The contagion spreads

Published February 10, 2013

IN a globalised world, it seems that religious militants are also exchanging notes on tactics and strategy. On Friday, gunmen in the northern Nigerian city of Kano killed at least 10 polio vaccinators, nine of them women. The grisly incident drew instant comparisons to similar attacks in Pakistan at the end of last year. Suspicion for the attacks has fallen on Boko Haram, dubbed by some as the ‘Nigerian Taliban’. The group is one of Africa’s deadliest Islamist militant outfits; it has reportedly killed hundreds in Nigeria, including members of the security forces, Christians and those among Muslim clerics opposed to Boko Haram’s obscurant worldview. As in Pakistan, some clerics in Nigeria have cast doubt over polio vaccines, claiming they are a Western ‘plot’ to eliminate Muslims. Such resistance to anti-polio campaigns has existed in Nigeria for around a decade. Apparently taking another cue from Pakistani militants, Boko Haram has set a number of schools on fire in Nigeria, although militants in this country have been far more destructive, reducing hundreds of schools in Khyber Pakhtunkhwa and Fata to rubble.
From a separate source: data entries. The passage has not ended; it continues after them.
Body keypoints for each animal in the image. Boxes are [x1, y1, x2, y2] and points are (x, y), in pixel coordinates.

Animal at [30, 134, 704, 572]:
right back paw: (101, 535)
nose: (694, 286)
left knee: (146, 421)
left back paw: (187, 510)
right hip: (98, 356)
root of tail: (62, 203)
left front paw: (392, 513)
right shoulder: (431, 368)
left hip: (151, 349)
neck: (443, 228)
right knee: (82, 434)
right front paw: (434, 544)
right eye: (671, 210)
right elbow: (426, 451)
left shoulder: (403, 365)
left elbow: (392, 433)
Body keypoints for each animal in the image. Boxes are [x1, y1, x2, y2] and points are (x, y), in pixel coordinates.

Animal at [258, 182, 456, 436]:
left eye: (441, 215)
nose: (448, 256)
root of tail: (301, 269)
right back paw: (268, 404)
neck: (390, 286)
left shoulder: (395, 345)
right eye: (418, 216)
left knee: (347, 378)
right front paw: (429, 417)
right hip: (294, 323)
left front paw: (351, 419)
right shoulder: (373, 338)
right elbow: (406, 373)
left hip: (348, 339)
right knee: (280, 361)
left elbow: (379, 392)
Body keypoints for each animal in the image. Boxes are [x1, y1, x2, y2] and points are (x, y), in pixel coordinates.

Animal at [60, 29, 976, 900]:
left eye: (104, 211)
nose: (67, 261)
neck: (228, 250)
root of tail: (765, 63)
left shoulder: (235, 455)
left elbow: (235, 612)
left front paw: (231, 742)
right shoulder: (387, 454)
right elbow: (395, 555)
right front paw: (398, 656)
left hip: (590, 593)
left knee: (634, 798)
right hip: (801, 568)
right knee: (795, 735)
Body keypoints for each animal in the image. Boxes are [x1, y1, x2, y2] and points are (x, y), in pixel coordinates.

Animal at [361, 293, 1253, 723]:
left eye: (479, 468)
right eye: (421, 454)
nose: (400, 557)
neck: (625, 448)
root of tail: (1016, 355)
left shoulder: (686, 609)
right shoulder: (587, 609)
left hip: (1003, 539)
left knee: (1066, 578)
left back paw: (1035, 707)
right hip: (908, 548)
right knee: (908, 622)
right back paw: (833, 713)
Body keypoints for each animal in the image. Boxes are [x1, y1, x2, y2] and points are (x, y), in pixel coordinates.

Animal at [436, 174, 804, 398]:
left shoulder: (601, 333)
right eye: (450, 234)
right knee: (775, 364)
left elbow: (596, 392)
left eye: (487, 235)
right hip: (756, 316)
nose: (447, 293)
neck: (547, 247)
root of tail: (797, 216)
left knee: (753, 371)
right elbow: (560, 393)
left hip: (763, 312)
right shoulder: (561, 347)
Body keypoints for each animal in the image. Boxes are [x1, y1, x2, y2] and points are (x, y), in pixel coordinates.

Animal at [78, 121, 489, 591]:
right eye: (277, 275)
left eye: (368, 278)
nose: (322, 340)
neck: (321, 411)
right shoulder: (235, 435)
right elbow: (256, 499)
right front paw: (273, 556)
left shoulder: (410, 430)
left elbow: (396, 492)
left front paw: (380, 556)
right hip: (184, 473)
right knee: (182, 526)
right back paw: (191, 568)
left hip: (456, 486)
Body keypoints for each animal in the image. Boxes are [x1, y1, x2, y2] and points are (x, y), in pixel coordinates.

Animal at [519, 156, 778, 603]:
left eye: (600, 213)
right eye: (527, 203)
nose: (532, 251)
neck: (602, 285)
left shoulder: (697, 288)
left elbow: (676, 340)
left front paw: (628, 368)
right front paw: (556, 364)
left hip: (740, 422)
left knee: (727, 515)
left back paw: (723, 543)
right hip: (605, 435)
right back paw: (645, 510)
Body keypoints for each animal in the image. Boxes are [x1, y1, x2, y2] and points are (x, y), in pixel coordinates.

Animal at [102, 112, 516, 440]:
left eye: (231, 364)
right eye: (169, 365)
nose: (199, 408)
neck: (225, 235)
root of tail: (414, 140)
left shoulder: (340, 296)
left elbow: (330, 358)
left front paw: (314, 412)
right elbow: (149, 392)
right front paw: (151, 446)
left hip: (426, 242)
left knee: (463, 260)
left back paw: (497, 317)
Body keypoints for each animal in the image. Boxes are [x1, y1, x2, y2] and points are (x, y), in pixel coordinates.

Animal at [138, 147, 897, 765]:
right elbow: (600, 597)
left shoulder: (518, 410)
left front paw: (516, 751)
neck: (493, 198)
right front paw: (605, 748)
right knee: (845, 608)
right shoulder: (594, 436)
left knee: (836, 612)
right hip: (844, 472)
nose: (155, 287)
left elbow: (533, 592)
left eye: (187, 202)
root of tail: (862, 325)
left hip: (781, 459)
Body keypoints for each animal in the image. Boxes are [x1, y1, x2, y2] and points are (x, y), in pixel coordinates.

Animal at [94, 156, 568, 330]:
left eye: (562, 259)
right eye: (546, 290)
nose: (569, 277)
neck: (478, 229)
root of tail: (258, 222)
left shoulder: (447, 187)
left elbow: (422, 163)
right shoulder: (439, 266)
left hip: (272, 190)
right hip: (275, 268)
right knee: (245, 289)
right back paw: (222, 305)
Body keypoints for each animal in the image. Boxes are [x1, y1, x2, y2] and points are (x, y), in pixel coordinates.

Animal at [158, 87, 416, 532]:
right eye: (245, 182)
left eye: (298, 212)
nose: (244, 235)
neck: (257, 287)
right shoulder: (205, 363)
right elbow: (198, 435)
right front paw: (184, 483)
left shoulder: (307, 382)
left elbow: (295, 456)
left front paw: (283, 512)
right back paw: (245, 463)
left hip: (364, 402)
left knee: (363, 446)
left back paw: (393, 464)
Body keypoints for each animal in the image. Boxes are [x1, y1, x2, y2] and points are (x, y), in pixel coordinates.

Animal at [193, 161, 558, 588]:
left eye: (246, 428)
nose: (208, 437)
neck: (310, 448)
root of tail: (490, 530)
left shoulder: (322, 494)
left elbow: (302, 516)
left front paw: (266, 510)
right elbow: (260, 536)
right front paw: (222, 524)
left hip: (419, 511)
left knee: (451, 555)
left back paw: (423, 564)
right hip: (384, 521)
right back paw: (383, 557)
Nigeria, Pakistan and Afghanistan are the only polio-endemic countries left in the world, with the West African state reporting the highest number of polio cases last year. Considering this, the silence of Muslim religious authorities — in these countries and elsewhere — is unforgivable. Militants are dooming the future of children in Muslim countries, or those with large numbers of Muslims, making them vulnerable to disease and forcing them to stay illiterate. Unfortunately, the religious authorities have not yet mustered the courage to confront their extremist worldview. Institutions with influence in the Islamic world — such as Egypt’s Al Azhar and the Saudi religious establishment — need to play a far greater role in countering militant propaganda against polio vaccinations. The OIC should also take up the issue with the seriousness it deserves. Meanwhile, the help of those Muslim countries that have successfully elimin-ated the virus, Iran and Bangladesh among them, must be sought to counter the situation where polio persists. Militants cannot be allowed to jeopardise the future of countless children in the remaining polio-endemic countries.